This is a guest post from Laura K. Curtis. Laura gave up a life writing dry academic papers for writing decidedly less dry short crime stories and novel-length romantic suspense and contemporary romance. A member of RWA, MWA, ITW, and Sisters in Crime, she has trouble settling into one genre. In 2015 alone, she has two romantic suspense novels—Echoes and Mind Games—from Penguin, a self-published contemporary in her “Goody’s Goodies” series about women who sell adult toys, and a short Gothic piece in Protectors 2: Heroes, an anthology to benefit PROTECT.org. Follow her on Twitter @laurakcurtis.
Romantic suspense is an odd hybrid. All the suspense of a thriller with the emotional punch of romance. The plot-driven thriller all mixed up with the character-driven romance. On their face, the two go together like…chocolate and garlic. Did you just make a face? I know I did. The keys to a delicious romantic suspense, as anyone who’s ever made roasted garlic truffles can tell you, are proportion and timing.
Despite what you may have heard elsewhere, there’s no formula to writing a romance of any kind, let alone a romantic suspense. No manual out there tells authors “the first kiss is by page thirty, first sex scene two-thirds of the way through.” We muddle through on our own, and every author has her own approach. Sometimes, the approach even differs book to book for the same author.

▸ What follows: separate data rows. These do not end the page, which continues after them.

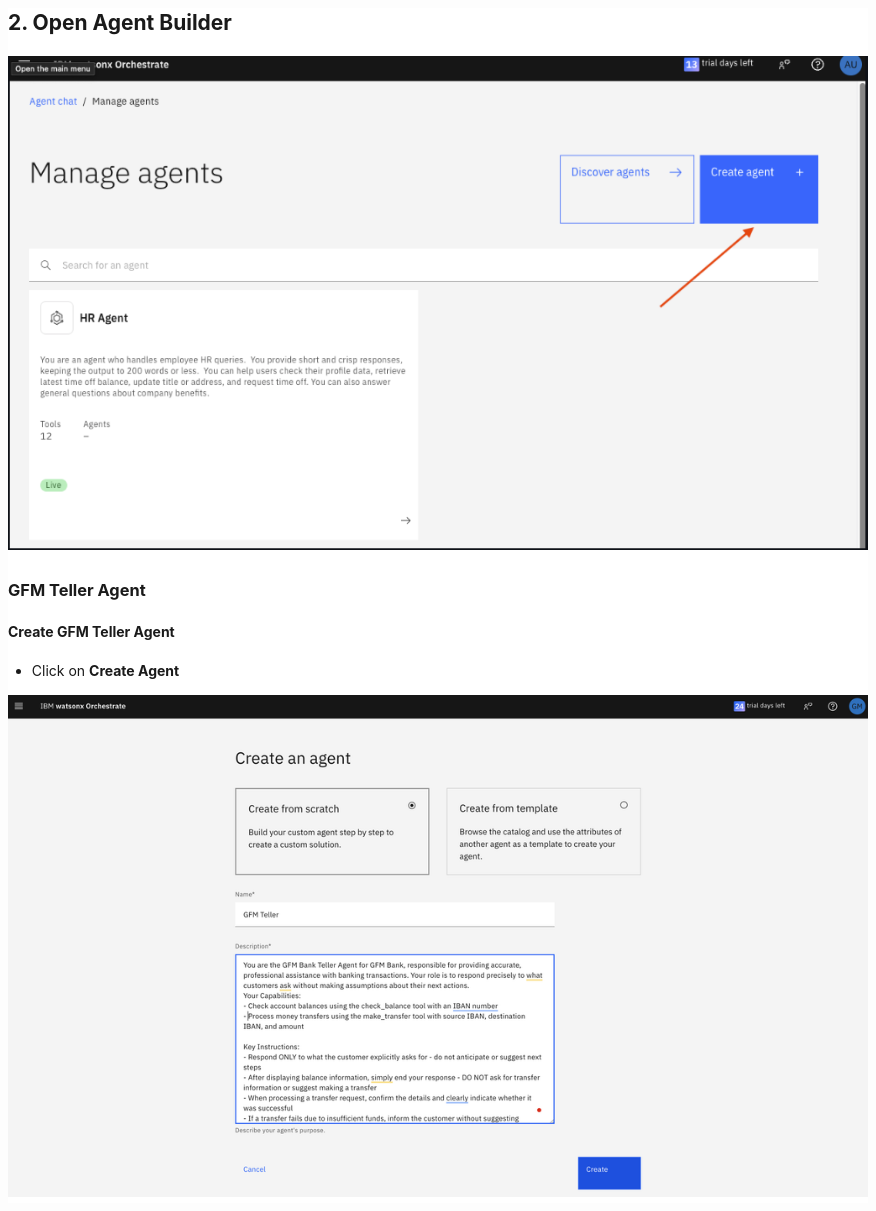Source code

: ## 2. Open Agent Builder

![Create New Agent](images/i4.png)

### GFM Teller Agent

#### Create GFM Teller Agent

- Click on **Create Agent**

![Create New Agent](images/i5.png)
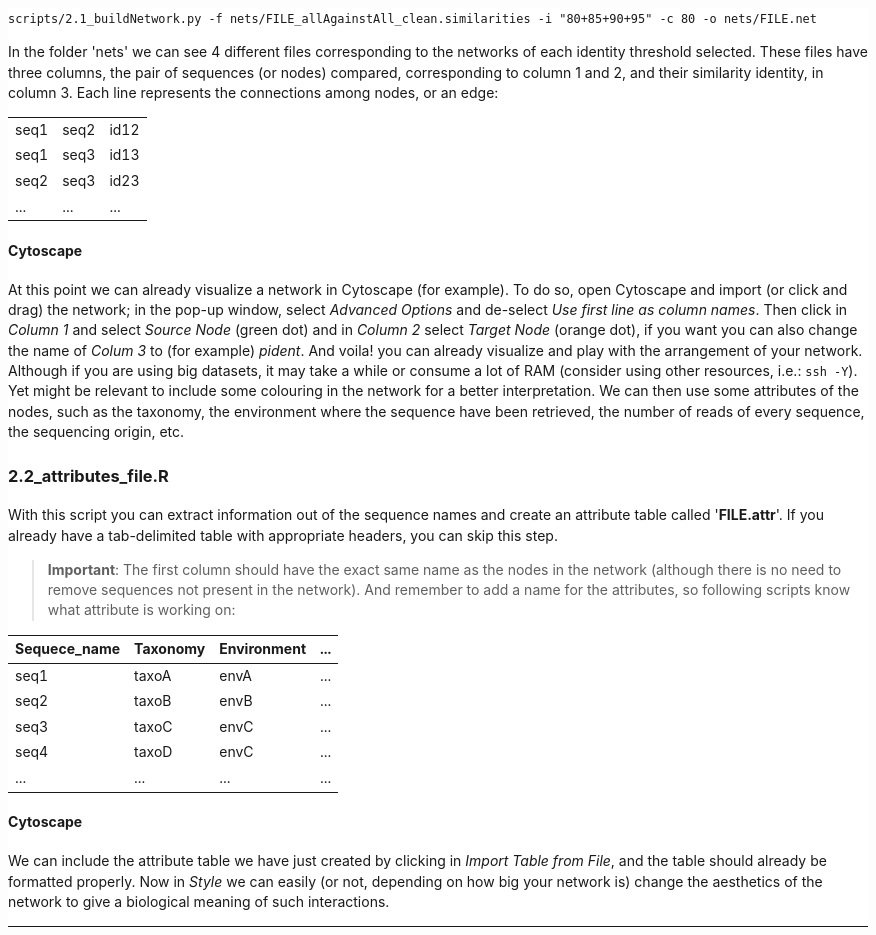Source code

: `scripts/2.1_buildNetwork.py -f nets/FILE_allAgainstAll_clean.similarities -i "80+85+90+95" -c 80 -o nets/FILE.net`  
  
In the folder 'nets' we can see 4 different files corresponding to the networks of each identity threshold selected. These files have three columns, the pair of sequences (or nodes) compared, corresponding to column 1 and 2, and their similarity identity, in column 3. Each line represents the connections among nodes, or an edge:  

|    |    |    |
|----|----|----|
|seq1|seq2|id12|
|seq1|seq3|id13|
|seq2|seq3|id23|
|... |... |... |

  
#### Cytoscape  
At this point we can already visualize a network in Cytoscape (for example). To do so, open Cytoscape and import (or click and drag) the network; in the pop-up window, select *Advanced Options* and de-select *Use first line as column names*. Then click in *Column 1* and select *Source Node* (green dot) and in *Column 2* select *Target Node* (orange dot), if you want you can also change the name of *Colum 3* to (for example) *pident*. And voila! you can already visualize and play with the arrangement of your network. Although if you are using big datasets, it may take a while or consume a lot of RAM (consider using other resources, i.e.: `ssh -Y`).  
Yet might be relevant to include some colouring in the network for a better interpretation. We can then use some attributes of the nodes, such as the taxonomy, the environment where the sequence have been retrieved, the number of reads of every sequence, the sequencing origin, etc.  
  
### 2.2_attributes_file.R  
With this script you can extract information out of the sequence names and create an attribute table called '**FILE.attr**'. If you already have a tab-delimited table with appropriate headers, you can skip this step.  
  
>**Important**: The first column should have the exact same name as the nodes in the network (although there is no need to remove sequences not present in the network). And remember to add a name for the attributes, so following scripts know what attribute is working on:  

| Sequece_name    |Taxonomy     |Environment     |...  |
|-----|-----|-----|-----|
|seq1 |taxoA|envA |...  |
|seq2 |taxoB|envB |...  |
|seq3 |taxoC|envC |...  |
|seq4 |taxoD|envC |...  |
|...  |...  |...  |...  |

  
#### Cytoscape  
We can include the attribute table we have just created by clicking in *Import Table from File*, and the table should already be formatted properly. Now in *Style* we can easily (or not, depending on how big your network is) change the aesthetics of the network to give a biological meaning of such interactions.  
  
---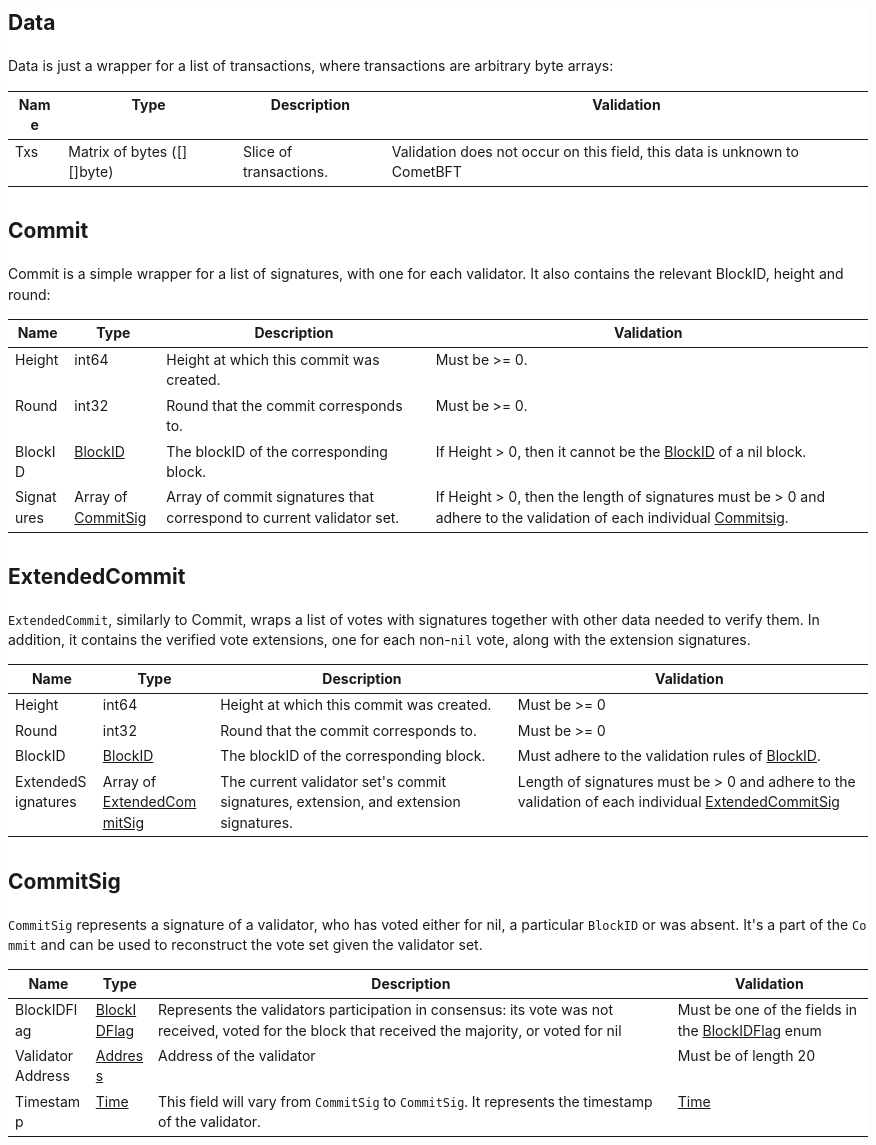 ## Data

Data is just a wrapper for a list of transactions, where transactions are arbitrary byte arrays:

| Name | Type                       | Description            | Validation                                                                  |
|------|----------------------------|------------------------|-----------------------------------------------------------------------------|
| Txs  | Matrix of bytes ([][]byte) | Slice of transactions. | Validation does not occur on this field, this data is unknown to CometBFT |

## Commit

Commit is a simple wrapper for a list of signatures, with one for each validator. It also contains the relevant BlockID, height and round:

| Name       | Type                             | Description                                                          | Validation                                                                                                                         |
|------------|----------------------------------|----------------------------------------------------------------------|------------------------------------------------------------------------------------------------------------------------------------|
| Height     | int64                            | Height at which this commit was created.                             | Must be >= 0.                                                                                                                      |
| Round      | int32                            | Round that the commit corresponds to.                                | Must be >= 0.                                                                                                                      |
| BlockID    | [BlockID](#blockid)              | The blockID of the corresponding block.                              | If Height > 0, then it cannot be the [BlockID](#blockid) of a nil block.                                                           |
| Signatures | Array of [CommitSig](#commitsig) | Array of commit signatures that correspond to current validator set. | If Height > 0, then the length of signatures must be > 0 and adhere to the validation of each individual [Commitsig](#commitsig).  |



## ExtendedCommit

`ExtendedCommit`, similarly to Commit, wraps a list of votes with signatures together with other data needed to verify them.
In addition, it contains the verified vote extensions, one for each non-`nil` vote, along with the extension signatures.

| Name               | Type                                     | Description                                                                         | Validation                                                                                                               |
|--------------------|------------------------------------------|-------------------------------------------------------------------------------------|--------------------------------------------------------------------------------------------------------------------------|
| Height             | int64                                    | Height at which this commit was created.                                            | Must be >= 0                                                                                                             |
| Round              | int32                                    | Round that the commit corresponds to.                                               | Must be >= 0                                                                                                             |
| BlockID            | [BlockID](#blockid)                      | The blockID of the corresponding block.                                             | Must adhere to the validation rules of [BlockID](#blockid).                                                              |
| ExtendedSignatures | Array of [ExtendedCommitSig](#commitsig) | The current validator set's commit signatures, extension, and extension signatures. | Length of signatures must be > 0 and adhere to the validation of each individual [ExtendedCommitSig](#extendedcommitsig) |

## CommitSig

`CommitSig` represents a signature of a validator, who has voted either for nil,
a particular `BlockID` or was absent. It's a part of the `Commit` and can be used
to reconstruct the vote set given the validator set.

| Name             | Type                        | Description                                                                                                                                       | Validation                                                        |
|------------------|-----------------------------|---------------------------------------------------------------------------------------------------------------------------------------------------|-------------------------------------------------------------------|
| BlockIDFlag      | [BlockIDFlag](#blockidflag) | Represents the validators participation in consensus: its vote was not received, voted for the block that received the majority, or voted for nil | Must be one of the fields in the [BlockIDFlag](#blockidflag) enum |
| ValidatorAddress | [Address](#address)         | Address of the validator                                                                                                                          | Must be of length 20                                              |
| Timestamp        | [Time](#time)               | This field will vary from `CommitSig` to `CommitSig`. It represents the timestamp of the validator.                                               | [Time](#time)                                                     |

[pbts]: ../consensus/proposer-based-timestamp/README.md
[bfttime]: ../consensus/bft-time.md
[proto-duration]: https://protobuf.dev/reference/protobuf/google.protobuf/#duration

And sex and romance are not the same thing—just because two characters stop for a quickie on the side of the road when their getaway vehicle has broken down doesn’t mean they’ve developed a lasting emotional bond. Sexy thrillers are one thing; romantic suspense is another.
Here’s the basic division of ingredients for a sweet and savory romantic suspense: how a romance develops depends on the characters; when it develops depends on the plot. In some cases, the protagonists come to an author first. Their relationship, their personalities, their internal conflict. But in others, the setup—a world about to be destroyed by a lunatic with a bioweapon, a serial killer stalking blonde women through Chicago—calls the author, and the external conflict is then populated with the appropriate characters to drive it forward.
Romantic suspense that takes the “end of the world” road doesn’t leave much time for the protagonists to develop a romance. High-key action is fantastic for personal heroism, not so great for love. In this type of plot, sex frequently comes before deep emotion. It is desire (often with a healthy dose of adrenaline), not affection, that causes the protagonists to seek out time alone, and they get to know and care for one another partially as a result of taking that time.
On the other hand, in romantic suspense of the more personal type (the stalking serial killer, for example), the pacing is frequently slower. A relationship between characters who are working together in enforced proximity where there is a great deal of “downtime” can develop more slowly, in a more traditionally romantic vein.
And lastly there is the “reunion romance.” Action movies depend almost exclusively on this so that they don’t have to worry about developing romance. In the reunion romance, the characters have known each other in the past and at least one has always loved the other. Think, for example, of Die Hard. An out and out thriller, it’s also a favorite of romance fans and contains arguably one of the most romantic lines in any movie: “She’s heard me say ‘I love you’ a thousand times. She’s never heard me say I’m sorry.”
In Die Hard you had an example of two people in love who just needed to remember that love. In the original Terminator, James Cameron worked with the trope of the hero who’s been in love with the heroine forever. (Pretty much literally, since he comes from the future.) That particular plot conflates the end of the heroine’s life with the end of the world. If she dies, so does everyone else. It’s hugely effective, but doesn’t leave much time for romance. And she needs a romance. Without the romance, the world ends. Allowing the hero to have heard about her, fallen in love with her long before meeting her, gives him some latitude.
As with most books, there’s no “one right way” to do romantic suspense. Pick up a book by Carolyn Crane and your experience will be totally different than if you pick up one by Laura Griffin. But either way, you’ll get thrills, chills, and sweet, sweet love.